The results from Europe’s biggest bank by assets on Monday reinforced the trend of lenders across the world increasing their buffers to absorb souring loans at a time when companies – from aviation to retail and hospitality sectors – are reeling from the impact of COVID-19.
HSBC reported a pre-tax profit of $4.32 billion for the first six months this year, lower than the $5.67 billion average of analysts’ forecasts.
The bank increased its estimate of the total bad debt charges it could take this year to between $8 billion and $13 billion from $7 billion-$11 billion, reflecting worse-than-expected actual losses in the second quarter and expectations of a steeper decline in the economy.
“What we have seen this quarter is quite a sharp shift in economic outlook for the global economy, the famous ‘V’ has got a lot sharper and as a result we have materially increased our provisions,” Chief Financial Officer Ewen Stevenson told Reuters.
HSBC’s business in Britain has been hit particularly hard, Stevenson said, as it took a $1.5 billion charge against expected credit losses.
While the bank’s results were bolstered like those of its U.S. and European peers by higher revenues from fixed income trading, analysts said investors were likely to be disappointed by the higher forecast bad debt charges.
Its Hong Kong listed shares dropped as much as 4.7% on Monday afternoon, outpacing a fall in the local benchmark, to their lowest since March 2009.
The bank’s credit impairment provisions in the first-half soared to $6.9 billion, compared to $1 billion in the same period a year earlier. It had set aside $3 billion to cover loan losses in the first quarter.
Impairment charges included a $1.2 billion writedown on the value of software it owns, mainly in Europe, it said.
While HSBC’s core capital ratio, a key measure of financial strength, rose to 15% at the end of June thanks to favourable regulatory changes, the bank warned the metric would likely decline this year as falling credit ratings hit its risk-weighted asset ratio.

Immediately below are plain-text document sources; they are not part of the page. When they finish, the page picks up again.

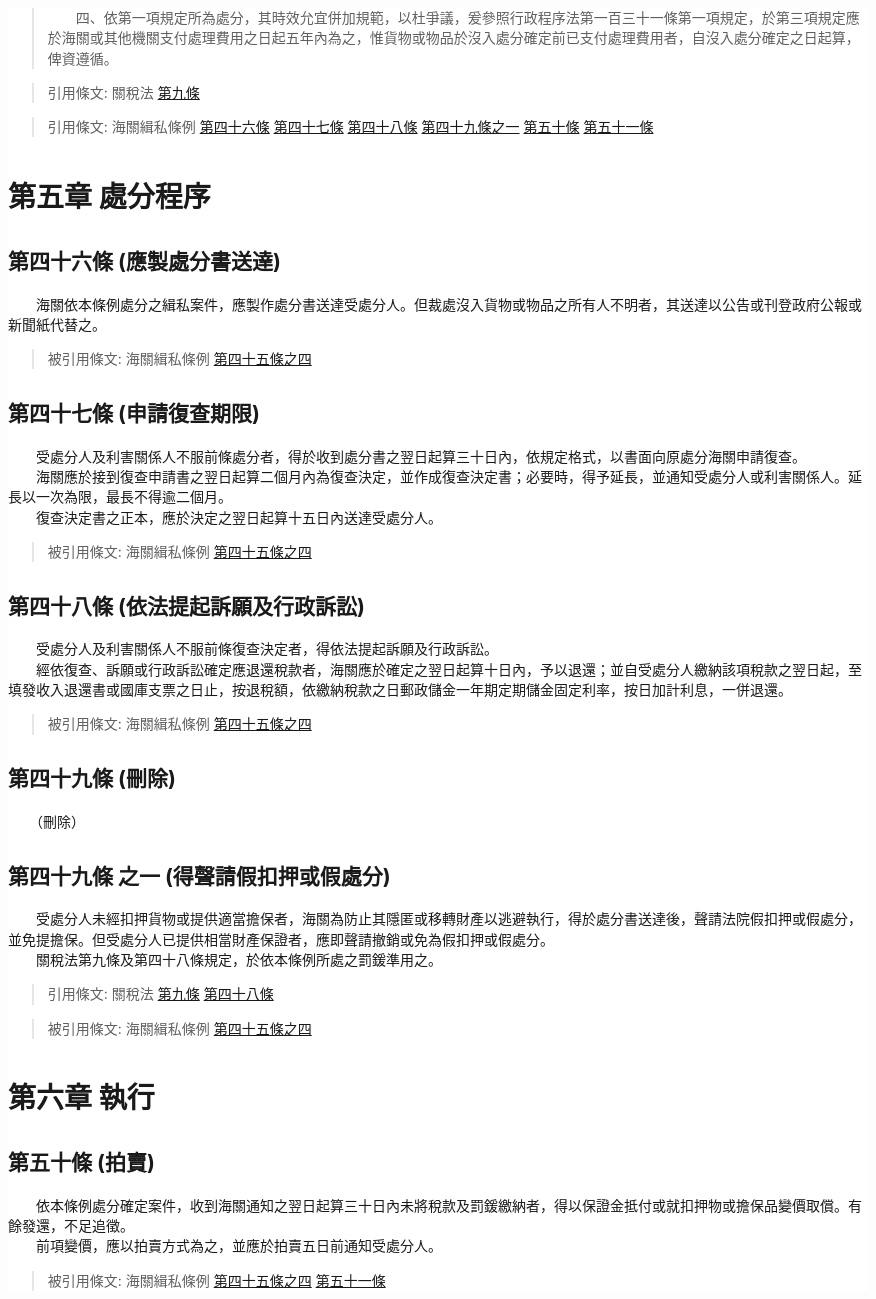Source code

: > 　　四、依第一項規定所為處分，其時效允宜併加規範，以杜爭議，爰參照行政程序法第一百三十一條第一項規定，於第三項規定應於海關或其他機關支付處理費用之日起五年內為之，惟貨物或物品於沒入處分確定前已支付處理費用者，自沒入處分確定之日起算，俾資遵循。

> 引用條文: 關稅法 [第九條](../../財政金融/關務/關稅法.md#第九條-徵收期間)

> 引用條文: 海關緝私條例 [第四十六條](../../財政金融/關務/海關緝私條例.md#第四十六條-應製處分書送達) [第四十七條](../../財政金融/關務/海關緝私條例.md#第四十七條-申請復查期限) [第四十八條](../../財政金融/關務/海關緝私條例.md#第四十八條-依法提起訴願及行政訴訟) [第四十九條之一](../../財政金融/關務/海關緝私條例.md#第四十九條之一) [第五十條](../../財政金融/關務/海關緝私條例.md#第五十條-拍賣) [第五十一條](../../財政金融/關務/海關緝私條例.md#第五十一條-移送法院強制執行)



第五章  處分程序
================
第四十六條 (應製處分書送達)
---------------------------
　　海關依本條例處分之緝私案件，應製作處分書送達受處分人。但裁處沒入貨物或物品之所有人不明者，其送達以公告或刊登政府公報或新聞紙代替之。  
> 被引用條文: 海關緝私條例 [第四十五條之四](../../財政金融/關務/海關緝私條例.md#第四十五條之四)



第四十七條 (申請復查期限)
-------------------------
　　受處分人及利害關係人不服前條處分者，得於收到處分書之翌日起算三十日內，依規定格式，以書面向原處分海關申請復查。  
　　海關應於接到復查申請書之翌日起算二個月內為復查決定，並作成復查決定書；必要時，得予延長，並通知受處分人或利害關係人。延長以一次為限，最長不得逾二個月。  
　　復查決定書之正本，應於決定之翌日起算十五日內送達受處分人。  
> 被引用條文: 海關緝私條例 [第四十五條之四](../../財政金融/關務/海關緝私條例.md#第四十五條之四)



第四十八條 (依法提起訴願及行政訴訟)
-----------------------------------
　　受處分人及利害關係人不服前條復查決定者，得依法提起訴願及行政訴訟。  
　　經依復查、訴願或行政訴訟確定應退還稅款者，海關應於確定之翌日起算十日內，予以退還；並自受處分人繳納該項稅款之翌日起，至填發收入退還書或國庫支票之日止，按退稅額，依繳納稅款之日郵政儲金一年期定期儲金固定利率，按日加計利息，一併退還。  
> 被引用條文: 海關緝私條例 [第四十五條之四](../../財政金融/關務/海關緝私條例.md#第四十五條之四)



第四十九條 (刪除)
-----------------
　　（刪除）  


第四十九條 之一 (得聲請假扣押或假處分)
--------------------------------------
　　受處分人未經扣押貨物或提供適當擔保者，海關為防止其隱匿或移轉財產以逃避執行，得於處分書送達後，聲請法院假扣押或假處分，並免提擔保。但受處分人已提供相當財產保證者，應即聲請撤銷或免為假扣押或假處分。  
　　關稅法第九條及第四十八條規定，於依本條例所處之罰鍰準用之。  
> 引用條文: 關稅法 [第九條](../../財政金融/關務/關稅法.md#第九條-徵收期間) [第四十八條](../../財政金融/關務/關稅法.md#第四十八條-關稅之保全)

> 被引用條文: 海關緝私條例 [第四十五條之四](../../財政金融/關務/海關緝私條例.md#第四十五條之四)



第六章  執行
============
第五十條 (拍賣)
---------------
　　依本條例處分確定案件，收到海關通知之翌日起算三十日內未將稅款及罰鍰繳納者，得以保證金抵付或就扣押物或擔保品變價取償。有餘發還，不足追徵。  
　　前項變價，應以拍賣方式為之，並應於拍賣五日前通知受處分人。  
> 被引用條文: 海關緝私條例 [第四十五條之四](../../財政金融/關務/海關緝私條例.md#第四十五條之四) [第五十一條](../../財政金融/關務/海關緝私條例.md#第五十一條-移送法院強制執行)

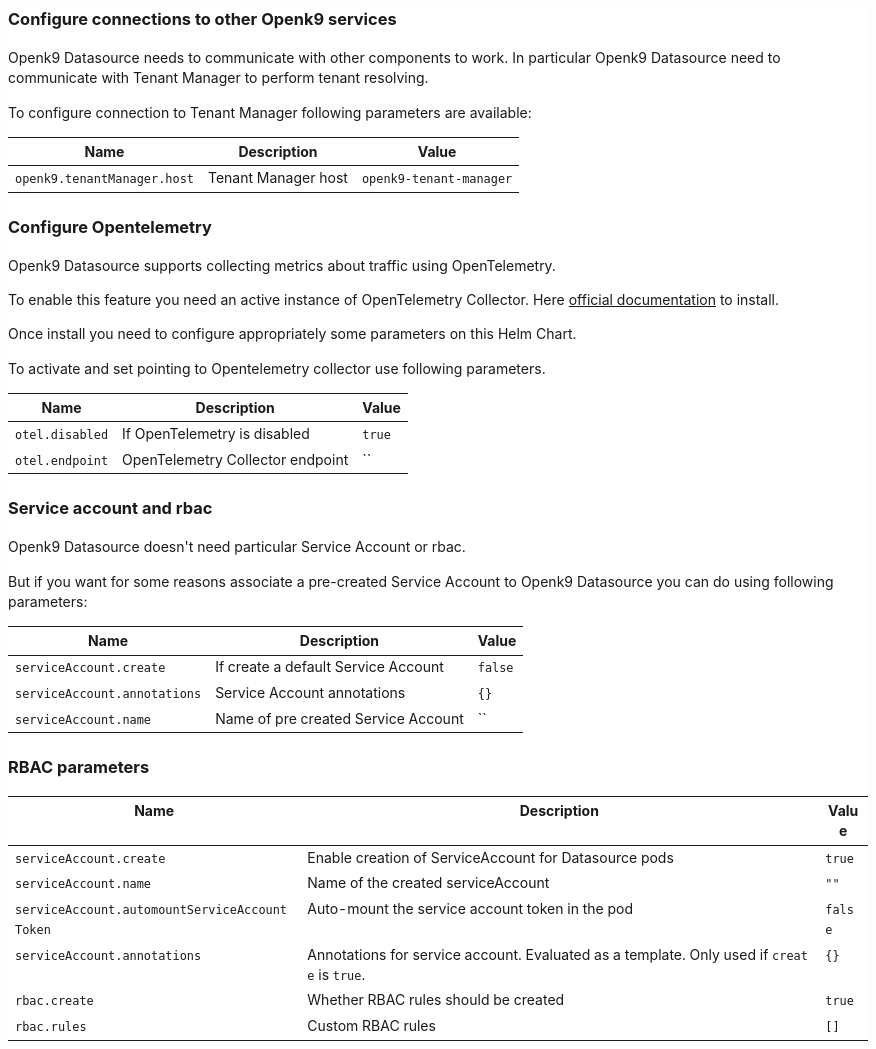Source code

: ### Configure connections to other Openk9 services

Openk9 Datasource needs to communicate with other components to work. 
In particular Openk9 Datasource need to communicate with Tenant Manager to perform tenant resolving.

To configure connection to Tenant Manager following parameters are available:

| Name                | Description                                                                                              | Value                      |
| ------------------- | -------------------------------------------------------------------------------------------------------- | -------------------------- |
| `openk9.tenantManager.host`    | Tenant Manager host                         | `openk9-tenant-manager`            |


### Configure Opentelemetry

Openk9 Datasource supports collecting metrics about traffic using OpenTelemetry.

To enable this feature you need an active instance of OpenTelemetry Collector. Here [official documentation](https://opentelemetry.io/docs/collector/installation/) to install.

Once install you need to configure appropriately some parameters on this Helm Chart.

To activate and set pointing to Opentelemetry collector use following parameters.

| Name                | Description                                                                                              | Value                      |
| ------------------- | -------------------------------------------------------------------------------------------------------- | -------------------------- |
| `otel.disabled`    | If OpenTelemetry is disabled     | `true`            |
| `otel.endpoint`  | OpenTelemetry Collector endpoint                                    | `` |

### Service account and rbac

Openk9 Datasource doesn't need particular Service Account or rbac. 

But if you want for some reasons associate a pre-created Service Account to Openk9 Datasource you can do using following parameters:

| Name                | Description                                                                                              | Value                      |
| ------------------- | -------------------------------------------------------------------------------------------------------- | -------------------------- |
| `serviceAccount.create`    | If create a default Service Account     | `false`            |
| `serviceAccount.annotations`  | Service Account annotations                                    | `{}` |
| `serviceAccount.name`  | Name of pre created Service Account                                    | `` |

### RBAC parameters

| Name                                          | Description                                                                                | Value   |
| --------------------------------------------- | ------------------------------------------------------------------------------------------ | ------- |
| `serviceAccount.create`                       | Enable creation of ServiceAccount for Datasource pods                                        | `true`  |
| `serviceAccount.name`                         | Name of the created serviceAccount                                                         | `""`    |
| `serviceAccount.automountServiceAccountToken` | Auto-mount the service account token in the pod                                            | `false` |
| `serviceAccount.annotations`                  | Annotations for service account. Evaluated as a template. Only used if `create` is `true`. | `{}`    |
| `rbac.create`                                 | Whether RBAC rules should be created                                                       | `true`  |
| `rbac.rules`                                  | Custom RBAC rules                                                                          | `[]`    |                              |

Its revenues fell 9% in the six-month period, as global interest rate cuts and declining market values on assets in investment banking and insurance outweighed higher trading income.
HSBC is continuing to review its long-term dividend policy, CEO Noel Quinn said in a statement.
The bank earlier this year halted payouts in response to a regulatory request in Britain, infuriating many of its retail investors who rely on it for income, particularly in Hong Kong.
Quinn told Reuters the bank’s staff headcount has fallen by some 4,000 this year after it restarted a redundancy programme that was put on ice after the coronavirus outbreak.
The bank is aiming to cut costs by 3% this year from that restructuring as well as lower employee spending on travel and other items during the pandemic, he said.
Only a fifth of the around 9,000 staff in its headquarters in London’s Canary Wharf district would be able to return to work in the near term for safety reasons, Quinn told Reuters.